Even though the Constitutional Court ordered that Velásquez be allowed to return, authorities refused, and in October 2018, the Foreign Ministry refused to receive the documents for the renewal of Velásquez’s visa. At time of writing, proceedings against the president and migration authorities for allegedly disobeying the Constitutional Court’s order were pending before the court. UN Secretary-General Antonio Guterres’ spokesman has said that Velásquez would continue to oversee CICIG’s work from outside Guatemala, adding that the move to block Velásquez from returning was inconsistent with the agreement to establish the commission.
The US Congress approved US$615 million in assistance for 2018 for the Plan of the Alliance for Prosperity in the Northern Triangle, a five-year initiative announced in 2014 that intends to reduce incentives to migrate from Guatemala, El Salvador, and Honduras by aiming to reduce violence, strengthen governance, and increase economic opportunity. Twenty-five percent of it is conditioned on the beneficiary countries taking steps to limit migration to the United States, and 50 percent on the US Department of State annually certifying progress by the beneficiary countries in strengthening institutions, fighting corruption and impunity, and protecting human rights.

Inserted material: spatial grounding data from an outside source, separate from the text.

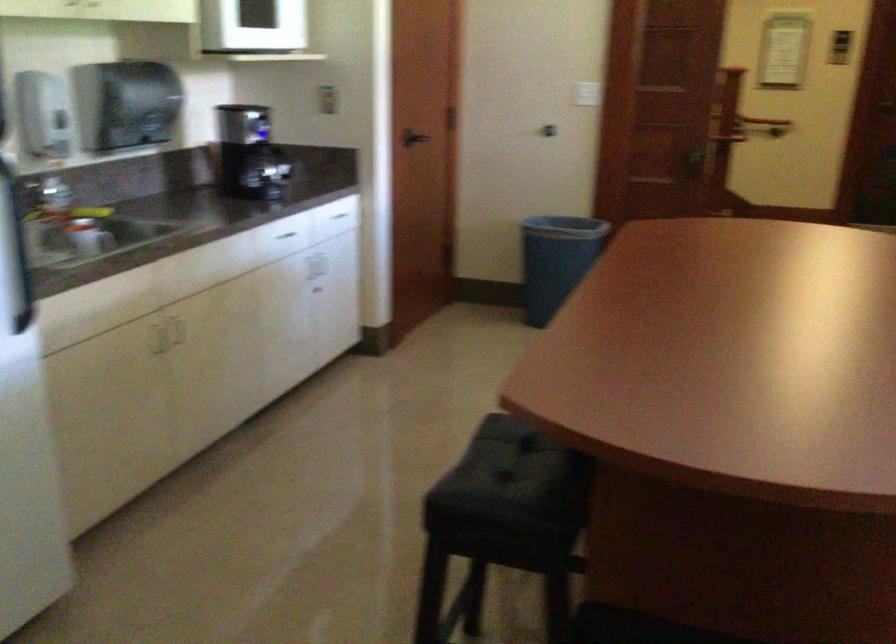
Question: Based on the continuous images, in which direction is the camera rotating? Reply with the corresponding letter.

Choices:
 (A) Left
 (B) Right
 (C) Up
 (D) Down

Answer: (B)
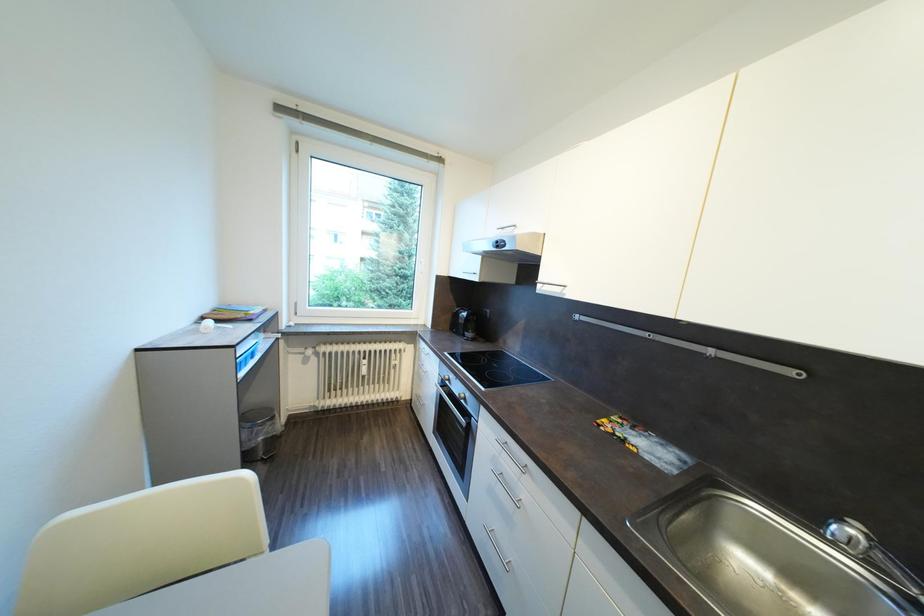
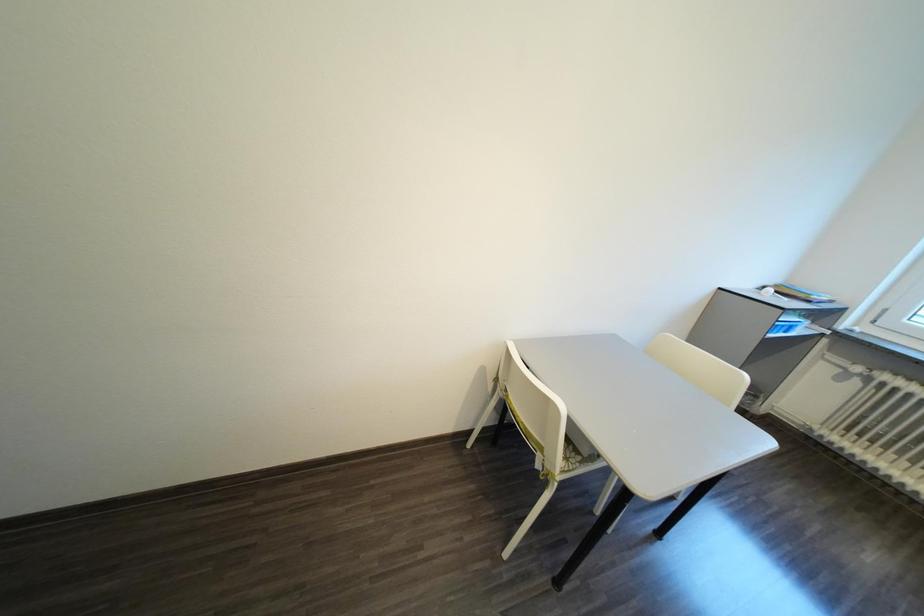
From the picture: First-person continuous shooting, in which direction is the camera rotating?

The camera rotated toward left-down.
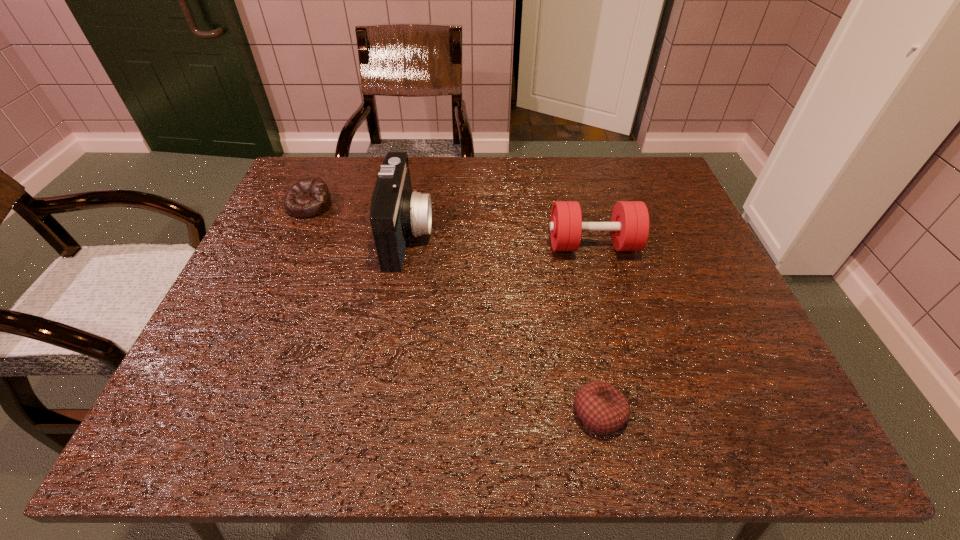
This screenshot has height=540, width=960. In order to click on free location that satisfies the following two spatial constraints: 1. on the lens of the camcorder; 2. on the right side of the nearer beanbag in this screenshot , I will do `click(377, 413)`.

Where is `free location that satisfies the following two spatial constraints: 1. on the lens of the camcorder; 2. on the left side of the dumbbell`? free location that satisfies the following two spatial constraints: 1. on the lens of the camcorder; 2. on the left side of the dumbbell is located at coordinates (406, 245).

Identify the location of free space that satisfies the following two spatial constraints: 1. on the lens of the camcorder; 2. on the left side of the nearest object. (377, 413).

This screenshot has width=960, height=540. Find the location of `vacant point that satisfies the following two spatial constraints: 1. on the lens of the second object from left to right; 2. on the left side of the right beanbag`. vacant point that satisfies the following two spatial constraints: 1. on the lens of the second object from left to right; 2. on the left side of the right beanbag is located at coordinates (377, 413).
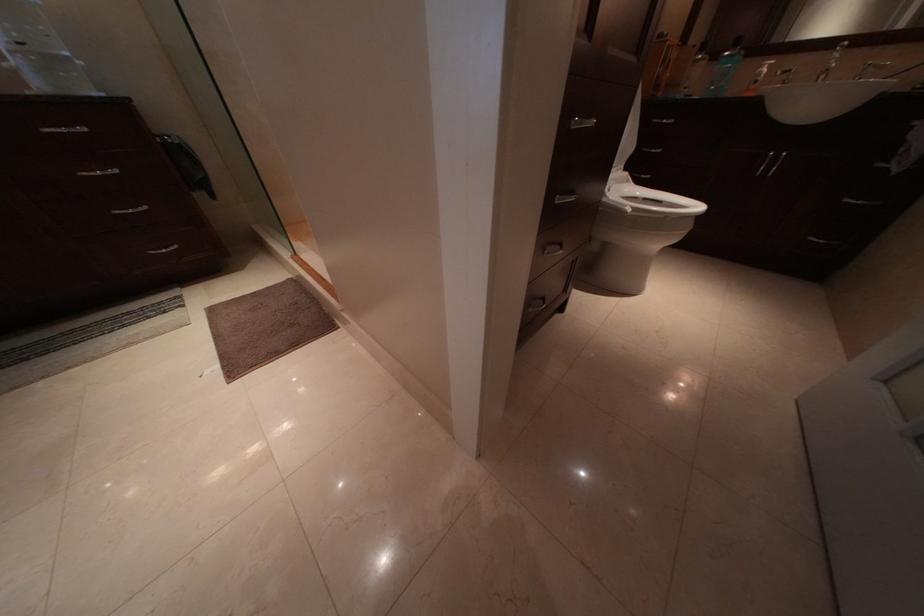
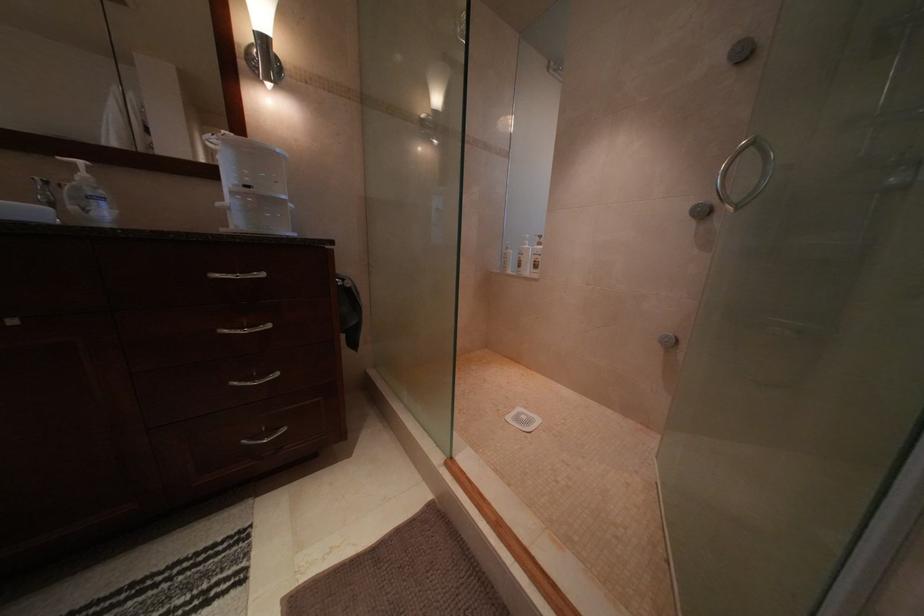
The images are taken continuously from a first-person perspective. In which direction are you moving?

The movement direction of the cameraman is left, forward.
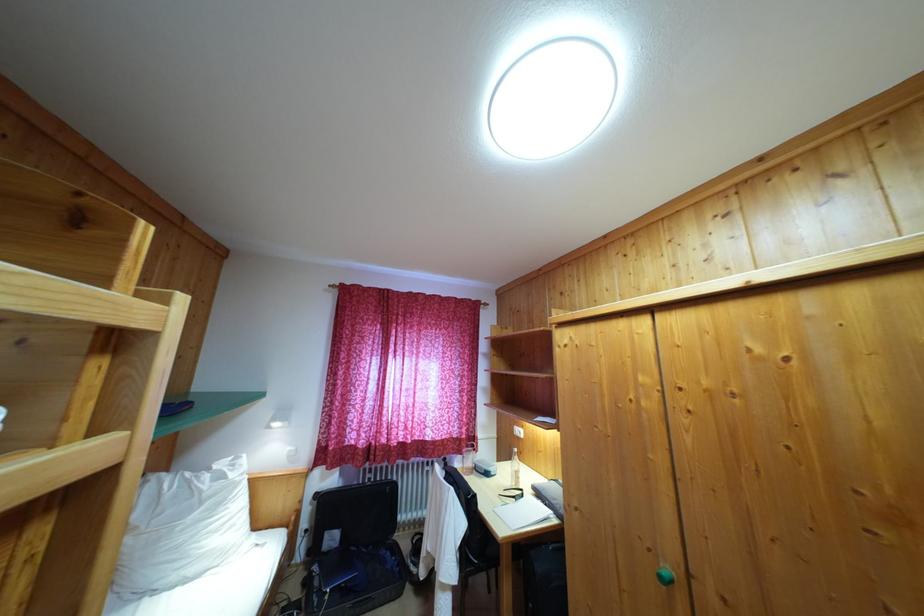
Identify the location of green cabinet knob. The height and width of the screenshot is (616, 924). (664, 576).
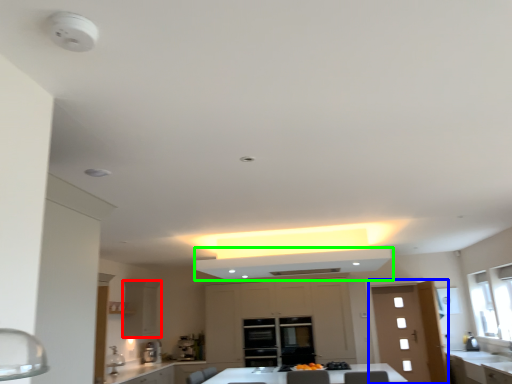
Question: Based on their relative distances, which object is nearer to cabinetry (highlighted by a red box)? Choose from door (highlighted by a blue box) and exhaust hood (highlighted by a green box).

Choices:
 (A) door
 (B) exhaust hood

Answer: (B)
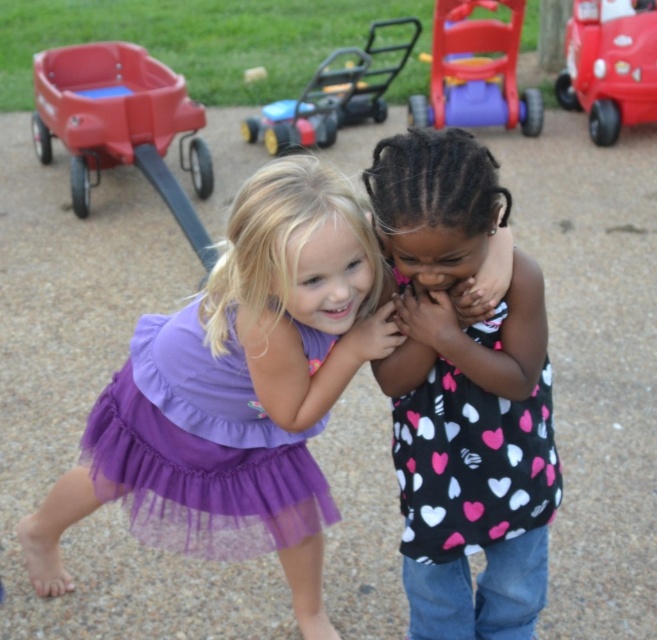
Question: Does black heart-patterned shirt at center have a smaller size compared to rubberized plastic walker at upper center?

Choices:
 (A) yes
 (B) no

Answer: (A)

Question: In this image, where is matte plastic wagon at upper left located relative to smooth plastic car at upper right?

Choices:
 (A) left
 (B) right

Answer: (A)

Question: Can you confirm if black heart-patterned shirt at center is smaller than smooth plastic car at upper right?

Choices:
 (A) no
 (B) yes

Answer: (B)

Question: Among these objects, which one is nearest to the camera?

Choices:
 (A) black heart-patterned shirt at center
 (B) matte purple dress at center
 (C) black dotted shirt at center

Answer: (A)

Question: Which point is closer to the camera?

Choices:
 (A) matte plastic toy car at center
 (B) purple tulle skirt at center
 (C) black polka dot tank top at center

Answer: (B)

Question: Which point is farther from the camera taking this photo?

Choices:
 (A) (342, 52)
 (B) (204, 333)

Answer: (A)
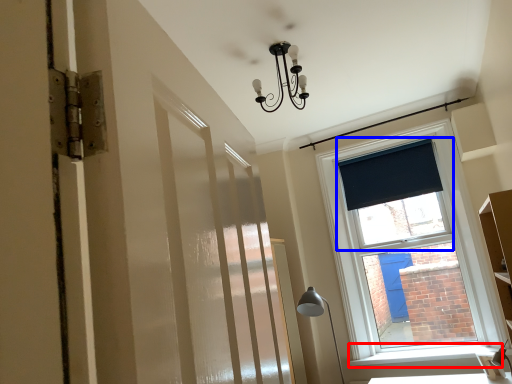
Question: Which point is closer to the camera, window sill (highlighted by a red box) or window screen (highlighted by a blue box)?

Choices:
 (A) window sill
 (B) window screen

Answer: (A)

In 2018, Guatemala received certification for continued full funding under the plan. The assistance for 2018 included $7 million for CICIG, but in May, a group of congressmen requested a hold on the disbursement of the outstanding $6 million following allegations of Russian influence with CICIG, even though the Department of State indicated that it had not found proof of those allegations. The hold was lifted in August.